Check each line of the records below for the word "https" and copy those where it appears.

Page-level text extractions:
━━━━━━
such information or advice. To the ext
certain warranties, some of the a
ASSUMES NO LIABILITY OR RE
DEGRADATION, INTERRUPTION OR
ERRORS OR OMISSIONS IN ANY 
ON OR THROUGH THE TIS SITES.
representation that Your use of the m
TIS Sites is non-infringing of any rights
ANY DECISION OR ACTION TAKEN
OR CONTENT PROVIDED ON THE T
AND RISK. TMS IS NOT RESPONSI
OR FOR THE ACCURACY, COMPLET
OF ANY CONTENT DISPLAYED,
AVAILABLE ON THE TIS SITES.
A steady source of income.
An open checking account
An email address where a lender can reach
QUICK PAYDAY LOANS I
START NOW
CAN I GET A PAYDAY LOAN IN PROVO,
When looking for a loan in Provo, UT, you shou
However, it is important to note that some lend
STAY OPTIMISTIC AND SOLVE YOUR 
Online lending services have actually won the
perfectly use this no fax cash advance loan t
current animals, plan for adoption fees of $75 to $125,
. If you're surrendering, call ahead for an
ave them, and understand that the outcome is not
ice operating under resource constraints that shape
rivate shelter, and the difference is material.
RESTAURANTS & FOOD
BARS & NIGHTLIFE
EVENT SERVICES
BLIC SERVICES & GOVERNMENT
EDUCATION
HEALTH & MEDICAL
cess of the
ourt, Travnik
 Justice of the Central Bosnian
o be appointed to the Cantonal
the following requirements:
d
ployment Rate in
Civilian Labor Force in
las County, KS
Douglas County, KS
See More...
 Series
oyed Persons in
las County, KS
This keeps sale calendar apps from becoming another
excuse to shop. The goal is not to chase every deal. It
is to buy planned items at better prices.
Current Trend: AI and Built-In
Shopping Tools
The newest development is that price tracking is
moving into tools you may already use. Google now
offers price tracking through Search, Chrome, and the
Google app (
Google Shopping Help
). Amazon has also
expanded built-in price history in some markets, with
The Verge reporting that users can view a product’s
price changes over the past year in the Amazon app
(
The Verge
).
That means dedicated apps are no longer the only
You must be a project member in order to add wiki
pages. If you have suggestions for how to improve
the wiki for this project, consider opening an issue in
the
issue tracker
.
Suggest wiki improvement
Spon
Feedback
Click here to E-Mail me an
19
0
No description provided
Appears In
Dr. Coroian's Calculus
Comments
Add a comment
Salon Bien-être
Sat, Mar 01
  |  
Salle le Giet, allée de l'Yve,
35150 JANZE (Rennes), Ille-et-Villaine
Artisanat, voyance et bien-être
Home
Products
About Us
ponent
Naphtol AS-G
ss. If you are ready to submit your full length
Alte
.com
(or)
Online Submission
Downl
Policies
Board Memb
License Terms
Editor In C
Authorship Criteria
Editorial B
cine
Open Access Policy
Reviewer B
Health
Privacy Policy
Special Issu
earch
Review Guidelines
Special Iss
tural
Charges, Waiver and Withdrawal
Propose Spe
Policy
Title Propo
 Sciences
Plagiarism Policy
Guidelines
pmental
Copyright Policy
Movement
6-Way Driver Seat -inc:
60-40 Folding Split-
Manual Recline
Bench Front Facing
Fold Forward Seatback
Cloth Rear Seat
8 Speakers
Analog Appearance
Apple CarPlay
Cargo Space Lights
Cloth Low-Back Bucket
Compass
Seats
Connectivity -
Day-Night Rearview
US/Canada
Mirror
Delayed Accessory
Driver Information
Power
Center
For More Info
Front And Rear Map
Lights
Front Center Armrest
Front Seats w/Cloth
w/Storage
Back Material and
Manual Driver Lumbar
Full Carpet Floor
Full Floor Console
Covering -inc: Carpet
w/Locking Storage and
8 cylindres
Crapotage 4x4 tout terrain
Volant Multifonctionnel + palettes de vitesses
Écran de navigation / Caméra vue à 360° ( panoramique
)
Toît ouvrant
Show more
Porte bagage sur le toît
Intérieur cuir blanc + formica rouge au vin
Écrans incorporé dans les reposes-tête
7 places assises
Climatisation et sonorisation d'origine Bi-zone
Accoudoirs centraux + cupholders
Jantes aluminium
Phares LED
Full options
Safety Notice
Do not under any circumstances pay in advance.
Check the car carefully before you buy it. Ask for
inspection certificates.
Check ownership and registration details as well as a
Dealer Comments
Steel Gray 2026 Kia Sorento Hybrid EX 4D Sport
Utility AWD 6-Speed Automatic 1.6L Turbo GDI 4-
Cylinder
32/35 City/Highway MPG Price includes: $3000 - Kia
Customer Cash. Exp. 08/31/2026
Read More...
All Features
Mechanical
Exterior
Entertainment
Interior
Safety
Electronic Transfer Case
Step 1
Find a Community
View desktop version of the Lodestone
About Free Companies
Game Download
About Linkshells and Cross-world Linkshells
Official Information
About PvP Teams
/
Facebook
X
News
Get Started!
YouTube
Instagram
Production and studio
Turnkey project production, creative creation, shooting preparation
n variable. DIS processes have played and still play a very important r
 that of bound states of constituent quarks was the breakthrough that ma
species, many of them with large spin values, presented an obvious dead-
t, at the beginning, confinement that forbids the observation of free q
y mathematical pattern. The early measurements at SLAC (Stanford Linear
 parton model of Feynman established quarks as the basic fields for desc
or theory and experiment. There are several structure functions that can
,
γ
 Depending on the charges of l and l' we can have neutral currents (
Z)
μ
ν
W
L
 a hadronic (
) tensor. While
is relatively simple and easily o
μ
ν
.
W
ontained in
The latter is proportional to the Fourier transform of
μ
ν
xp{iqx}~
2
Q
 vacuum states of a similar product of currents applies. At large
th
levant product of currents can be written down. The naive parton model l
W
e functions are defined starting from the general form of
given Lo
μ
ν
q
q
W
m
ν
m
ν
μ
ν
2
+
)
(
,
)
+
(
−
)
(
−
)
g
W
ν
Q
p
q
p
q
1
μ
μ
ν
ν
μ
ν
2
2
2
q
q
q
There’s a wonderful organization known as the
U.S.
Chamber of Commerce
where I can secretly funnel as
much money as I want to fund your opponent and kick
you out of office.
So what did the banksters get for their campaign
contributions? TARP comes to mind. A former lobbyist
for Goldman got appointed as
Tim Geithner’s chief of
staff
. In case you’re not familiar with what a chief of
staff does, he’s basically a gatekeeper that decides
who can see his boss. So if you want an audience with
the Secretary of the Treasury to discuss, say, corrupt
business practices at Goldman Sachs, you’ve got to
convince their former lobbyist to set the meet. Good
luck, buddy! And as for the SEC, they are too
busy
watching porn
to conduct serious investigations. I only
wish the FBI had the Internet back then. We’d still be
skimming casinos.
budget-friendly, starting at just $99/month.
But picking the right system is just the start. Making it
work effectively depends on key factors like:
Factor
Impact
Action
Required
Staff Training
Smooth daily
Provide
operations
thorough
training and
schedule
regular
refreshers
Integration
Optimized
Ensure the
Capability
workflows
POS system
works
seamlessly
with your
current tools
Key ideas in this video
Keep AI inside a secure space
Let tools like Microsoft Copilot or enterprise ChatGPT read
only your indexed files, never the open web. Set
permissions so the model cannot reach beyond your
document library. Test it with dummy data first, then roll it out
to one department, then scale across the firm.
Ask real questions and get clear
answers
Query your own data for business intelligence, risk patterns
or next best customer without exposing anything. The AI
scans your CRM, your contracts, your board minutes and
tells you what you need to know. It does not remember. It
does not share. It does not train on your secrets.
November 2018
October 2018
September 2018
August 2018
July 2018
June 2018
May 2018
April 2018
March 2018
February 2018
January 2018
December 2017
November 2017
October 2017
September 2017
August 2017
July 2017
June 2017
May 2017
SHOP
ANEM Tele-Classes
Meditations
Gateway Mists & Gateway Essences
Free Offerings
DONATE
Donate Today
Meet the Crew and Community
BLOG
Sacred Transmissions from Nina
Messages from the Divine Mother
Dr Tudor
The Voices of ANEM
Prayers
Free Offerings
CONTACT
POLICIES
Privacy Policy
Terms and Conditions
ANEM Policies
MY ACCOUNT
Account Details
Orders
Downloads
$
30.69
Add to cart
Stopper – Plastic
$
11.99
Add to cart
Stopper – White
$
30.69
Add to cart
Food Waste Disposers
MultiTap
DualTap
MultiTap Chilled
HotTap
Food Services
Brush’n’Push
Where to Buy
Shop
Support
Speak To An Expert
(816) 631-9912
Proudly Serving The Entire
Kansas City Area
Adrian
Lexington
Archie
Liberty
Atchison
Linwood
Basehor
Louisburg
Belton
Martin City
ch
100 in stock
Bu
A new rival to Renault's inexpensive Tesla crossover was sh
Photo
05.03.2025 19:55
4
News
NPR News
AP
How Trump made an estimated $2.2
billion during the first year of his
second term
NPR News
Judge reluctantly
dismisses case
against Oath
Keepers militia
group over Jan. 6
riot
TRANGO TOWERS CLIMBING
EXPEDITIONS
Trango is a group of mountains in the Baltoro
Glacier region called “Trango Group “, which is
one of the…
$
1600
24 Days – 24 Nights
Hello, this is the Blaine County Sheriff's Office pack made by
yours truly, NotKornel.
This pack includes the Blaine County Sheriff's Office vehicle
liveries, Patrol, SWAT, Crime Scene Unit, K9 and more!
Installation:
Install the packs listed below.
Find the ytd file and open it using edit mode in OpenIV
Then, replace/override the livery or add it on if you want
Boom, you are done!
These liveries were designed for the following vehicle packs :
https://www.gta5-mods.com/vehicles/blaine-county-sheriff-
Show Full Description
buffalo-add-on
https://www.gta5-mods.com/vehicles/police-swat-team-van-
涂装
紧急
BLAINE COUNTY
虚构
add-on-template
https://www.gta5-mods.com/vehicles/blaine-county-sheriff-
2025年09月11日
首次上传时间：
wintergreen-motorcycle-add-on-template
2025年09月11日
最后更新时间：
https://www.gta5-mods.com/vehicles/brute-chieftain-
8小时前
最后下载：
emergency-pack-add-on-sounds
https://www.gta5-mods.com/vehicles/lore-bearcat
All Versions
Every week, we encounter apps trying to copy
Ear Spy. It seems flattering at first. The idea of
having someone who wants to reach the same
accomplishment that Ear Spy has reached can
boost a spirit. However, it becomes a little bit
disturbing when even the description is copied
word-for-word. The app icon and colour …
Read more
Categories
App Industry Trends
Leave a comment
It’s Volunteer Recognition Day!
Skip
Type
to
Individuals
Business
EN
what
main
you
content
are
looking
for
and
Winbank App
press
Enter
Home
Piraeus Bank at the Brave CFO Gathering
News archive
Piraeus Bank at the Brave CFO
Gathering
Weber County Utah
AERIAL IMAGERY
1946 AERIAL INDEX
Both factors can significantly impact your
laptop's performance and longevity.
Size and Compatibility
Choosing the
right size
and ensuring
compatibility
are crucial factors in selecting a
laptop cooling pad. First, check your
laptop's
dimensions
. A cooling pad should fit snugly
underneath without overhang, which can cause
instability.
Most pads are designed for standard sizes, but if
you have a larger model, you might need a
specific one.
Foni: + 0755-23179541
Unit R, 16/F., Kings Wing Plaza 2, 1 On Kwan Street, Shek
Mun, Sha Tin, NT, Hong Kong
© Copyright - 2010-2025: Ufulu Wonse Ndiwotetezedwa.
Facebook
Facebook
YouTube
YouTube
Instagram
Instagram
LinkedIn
━━━━━━
Solution for this problem ▸
https://www.gta5-mods.com/vehicles/blaine-county-sheriff-
https://www.gta5-mods.com/vehicles/police-swat-team-van-
https://www.gta5-mods.com/vehicles/blaine-county-sheriff-
https://www.gta5-mods.com/vehicles/brute-chieftain-
https://www.gta5-mods.com/vehicles/lore-bearcat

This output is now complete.